Last week, Amazon trimmed the price and improved the features of its flagship Kindle DX product and now it's apparently Sony's turn. As of today, the Reader Pocket Edition is $149 (down from $169), the Touch Edition is $169 (down from $199) and the Sony Daily Edition (the DX's primary competitor) is now $299, down from $349. That's quite a bit cheaper than even the Kindle DX's new pricetag of $379, and it tells us everything we need to know about Sony's position in the e-reader market:  It's losing.


Look! It's the E-reader from that...from that other company!

The price cuts on the Pocket Edition and the Touch Edition should keep them competitive against hardware from Barnes and Nobles' Nook (or the Kindle 2), but the fact that Sony is giving ground at the highest end of the market says nothing good about the company's mindshare in the E-Reader market. Products at the high end of any market aren't just there for sale; they serve as ambassadors and symbols of brand strength. When leveraged successfully, the result is a brand like Sony's Triniton technology. Customers come to associate the name with higher quality or a better experience. They're also willing to pay more money for the product, which translates into higher margins for the manufacturer. The last thing you want to do in any field is be forced to compete on price. It works, to some extent, but it's unsustainable in the long run. Either a company runs out of costs to reduce, or it inevitably begins sacrificing quality in the name of keeping a razor-thin margin high enough to stay in business.

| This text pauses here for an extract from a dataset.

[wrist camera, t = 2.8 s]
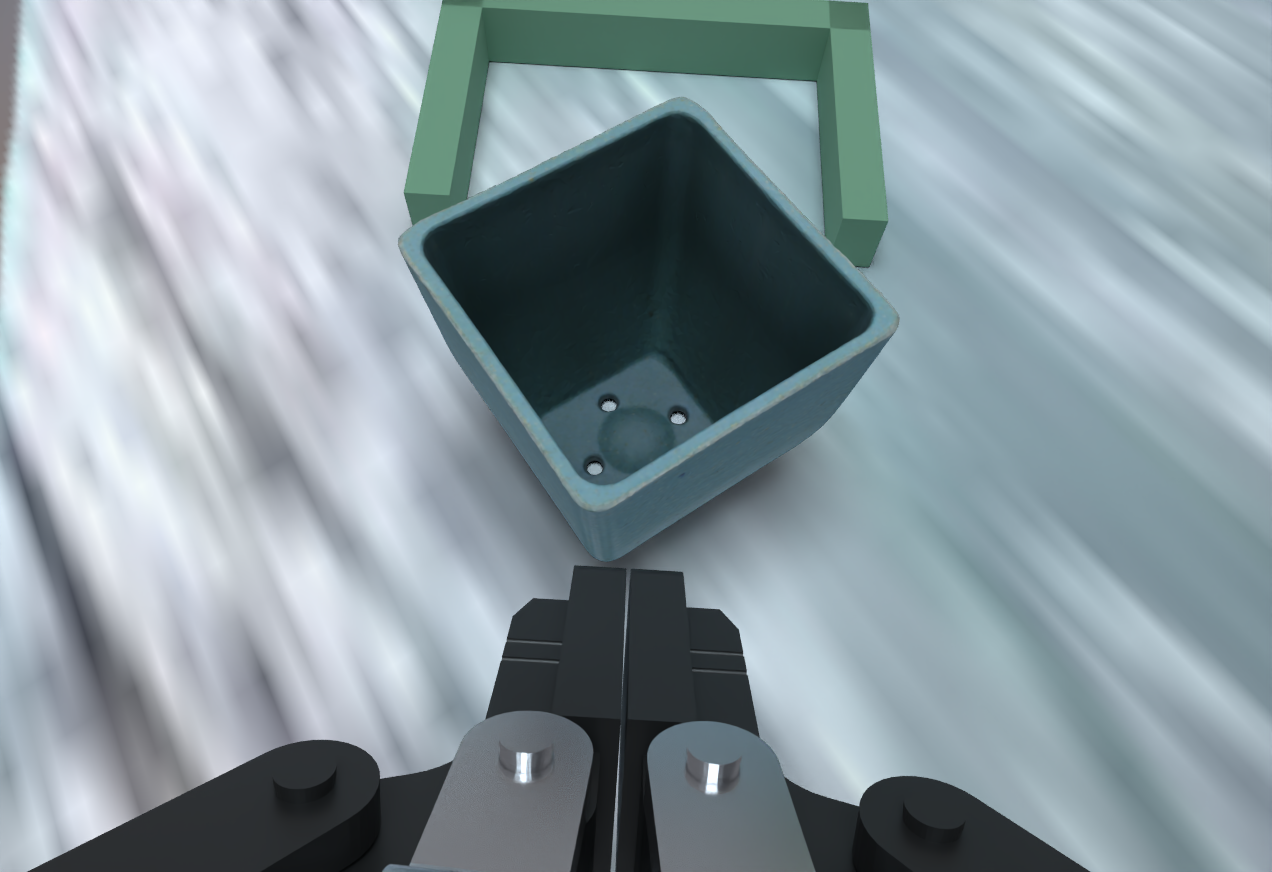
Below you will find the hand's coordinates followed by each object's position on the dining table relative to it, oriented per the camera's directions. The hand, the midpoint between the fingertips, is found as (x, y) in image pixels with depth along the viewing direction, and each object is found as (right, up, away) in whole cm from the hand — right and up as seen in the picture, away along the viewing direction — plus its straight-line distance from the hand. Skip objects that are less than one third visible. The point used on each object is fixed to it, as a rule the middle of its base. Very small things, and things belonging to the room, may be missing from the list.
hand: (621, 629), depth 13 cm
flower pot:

The reason Sony isn't talking much about these price changes is because the company doesn't want to admit it's being shoved out of yet another market. It's not clear how Sony ranks compared to Barnes and Noble or some of the other players in the market, but it's safe to bet there's just one company Sony is seriously trying outmaneuver. Amazon, meanwhile, may be facing real competitive pressure for the first time thanks to Apple's iPad, but it'll be a few quarters before we've got evidence on how much the two companies are competiting with each other. There's room, theoretically, for multiple E-book readers at the top of the market, but Sony has yet to demonstrate how it intends to get there.